Source text:
========================================================================

I came to an understanding in my own way... it works for me but may not work for anyone else...  I am a Mother to all my children... earthbound or heavenbound.  My son was meant to do something--he was given to me for a reason--and taken for reasons I may not agree with or come close to understanding right now.. but I do believe there is some kind of reason or plan to things.  I will get to be a Mother to him... just not right now.  Our time is delayed...  not taken away forever. Our angel son has changed my life in so many ways.  His life has/had meaning--and I believe it still does. 

I believe our angel son was watching over us --we were so close to losing everything this pregnancy with uterine rupture--he was our guardian angel.  I believe that with all my heart.  He isn't gone--he's with me and lets me know every once in awhile in some little way that he is still with me.

========================================================================

Information provided:
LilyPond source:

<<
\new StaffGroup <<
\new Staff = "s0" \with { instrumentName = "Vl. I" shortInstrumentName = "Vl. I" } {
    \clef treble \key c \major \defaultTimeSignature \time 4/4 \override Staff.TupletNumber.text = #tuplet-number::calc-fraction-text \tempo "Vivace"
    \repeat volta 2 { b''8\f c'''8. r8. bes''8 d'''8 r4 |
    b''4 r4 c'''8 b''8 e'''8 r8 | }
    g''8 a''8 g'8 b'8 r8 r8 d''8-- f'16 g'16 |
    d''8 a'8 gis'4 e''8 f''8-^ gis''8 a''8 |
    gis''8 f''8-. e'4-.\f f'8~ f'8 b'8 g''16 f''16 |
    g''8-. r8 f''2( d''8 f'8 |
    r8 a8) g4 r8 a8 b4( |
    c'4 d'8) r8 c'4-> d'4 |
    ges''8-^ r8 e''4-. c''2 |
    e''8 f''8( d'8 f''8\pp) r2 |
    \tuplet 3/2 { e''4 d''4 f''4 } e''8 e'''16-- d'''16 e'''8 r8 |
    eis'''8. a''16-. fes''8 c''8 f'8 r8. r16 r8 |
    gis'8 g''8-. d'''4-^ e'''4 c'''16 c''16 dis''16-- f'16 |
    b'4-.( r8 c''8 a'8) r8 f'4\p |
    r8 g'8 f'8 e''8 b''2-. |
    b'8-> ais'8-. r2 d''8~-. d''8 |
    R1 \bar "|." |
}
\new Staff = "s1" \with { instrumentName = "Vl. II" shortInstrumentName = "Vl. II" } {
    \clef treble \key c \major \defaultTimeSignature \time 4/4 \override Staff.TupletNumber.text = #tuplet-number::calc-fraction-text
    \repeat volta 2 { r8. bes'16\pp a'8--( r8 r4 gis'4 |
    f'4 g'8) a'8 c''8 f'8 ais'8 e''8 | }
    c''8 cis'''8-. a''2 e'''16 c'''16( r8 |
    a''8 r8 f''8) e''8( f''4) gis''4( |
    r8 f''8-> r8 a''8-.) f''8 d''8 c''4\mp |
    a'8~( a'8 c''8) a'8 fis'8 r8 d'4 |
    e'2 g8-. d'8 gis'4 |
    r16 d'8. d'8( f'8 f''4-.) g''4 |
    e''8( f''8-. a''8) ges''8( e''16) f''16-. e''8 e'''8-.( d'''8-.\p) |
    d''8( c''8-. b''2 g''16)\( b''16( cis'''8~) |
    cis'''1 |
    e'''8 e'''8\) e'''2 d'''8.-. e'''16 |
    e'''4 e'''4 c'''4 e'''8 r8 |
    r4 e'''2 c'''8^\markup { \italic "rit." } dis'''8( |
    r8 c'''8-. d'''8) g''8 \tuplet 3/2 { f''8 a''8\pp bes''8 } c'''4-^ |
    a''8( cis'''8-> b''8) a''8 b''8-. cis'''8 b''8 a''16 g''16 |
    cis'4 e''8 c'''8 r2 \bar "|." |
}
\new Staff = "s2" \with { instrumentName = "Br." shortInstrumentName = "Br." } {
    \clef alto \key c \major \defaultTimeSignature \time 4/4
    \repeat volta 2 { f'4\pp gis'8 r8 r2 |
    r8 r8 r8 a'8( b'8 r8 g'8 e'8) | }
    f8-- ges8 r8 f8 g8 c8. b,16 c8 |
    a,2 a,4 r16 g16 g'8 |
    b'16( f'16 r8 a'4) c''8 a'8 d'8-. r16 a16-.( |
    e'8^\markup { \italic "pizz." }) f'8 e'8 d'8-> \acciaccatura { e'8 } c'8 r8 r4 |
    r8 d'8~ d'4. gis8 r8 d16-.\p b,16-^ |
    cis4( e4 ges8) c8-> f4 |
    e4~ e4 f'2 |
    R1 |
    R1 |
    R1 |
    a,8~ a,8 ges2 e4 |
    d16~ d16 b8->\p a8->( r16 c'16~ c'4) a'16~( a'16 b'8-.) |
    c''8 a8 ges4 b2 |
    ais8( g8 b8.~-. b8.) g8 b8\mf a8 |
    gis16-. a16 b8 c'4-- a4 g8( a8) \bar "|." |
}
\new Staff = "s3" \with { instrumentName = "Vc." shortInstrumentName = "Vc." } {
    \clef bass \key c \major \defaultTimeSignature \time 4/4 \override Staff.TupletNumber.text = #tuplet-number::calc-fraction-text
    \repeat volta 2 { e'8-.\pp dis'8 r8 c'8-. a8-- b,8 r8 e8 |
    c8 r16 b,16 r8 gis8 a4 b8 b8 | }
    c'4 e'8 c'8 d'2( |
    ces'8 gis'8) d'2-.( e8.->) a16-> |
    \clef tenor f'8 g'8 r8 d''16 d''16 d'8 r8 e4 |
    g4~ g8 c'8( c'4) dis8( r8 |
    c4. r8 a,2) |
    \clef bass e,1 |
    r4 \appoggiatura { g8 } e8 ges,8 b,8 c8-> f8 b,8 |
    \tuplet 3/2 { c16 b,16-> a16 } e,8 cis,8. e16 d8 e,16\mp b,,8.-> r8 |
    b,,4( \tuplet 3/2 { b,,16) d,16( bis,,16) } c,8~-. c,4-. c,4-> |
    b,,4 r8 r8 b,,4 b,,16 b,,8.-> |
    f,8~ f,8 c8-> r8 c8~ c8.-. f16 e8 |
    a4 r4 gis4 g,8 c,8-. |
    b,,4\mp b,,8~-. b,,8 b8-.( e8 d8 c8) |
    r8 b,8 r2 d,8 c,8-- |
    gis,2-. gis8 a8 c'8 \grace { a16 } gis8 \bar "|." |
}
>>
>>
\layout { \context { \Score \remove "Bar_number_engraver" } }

========================================================================

Directives:
(A) In the reflection on losing a son, what complication during this pregnancy came close to costing everything?
(B) Retype the passage of the reflection on losing a son starting at "I came to an" and ending at "still with me.".

Answers for this exercise:
(A) Uterine rupture.

(B)
I came to an understanding in my own way... it works for me but may not work for anyone else...  I am a Mother to all my children... earthbound or heavenbound.  My son was meant to do something--he was given to me for a reason--and taken for reasons I may not agree with or come close to understanding right now.. but I do believe there is some kind of reason or plan to things.  I will get to be a Mother to him... just not right now.  Our time is delayed...  not taken away forever. Our angel son has changed my life in so many ways.  His life has/had meaning--and I believe it still does. 

I believe our angel son was watching over us --we were so close to losing everything this pregnancy with uterine rupture--he was our guardian angel.  I believe that with all my heart.  He isn't gone--he's with me and lets me know every once in awhile in some little way that he is still with me.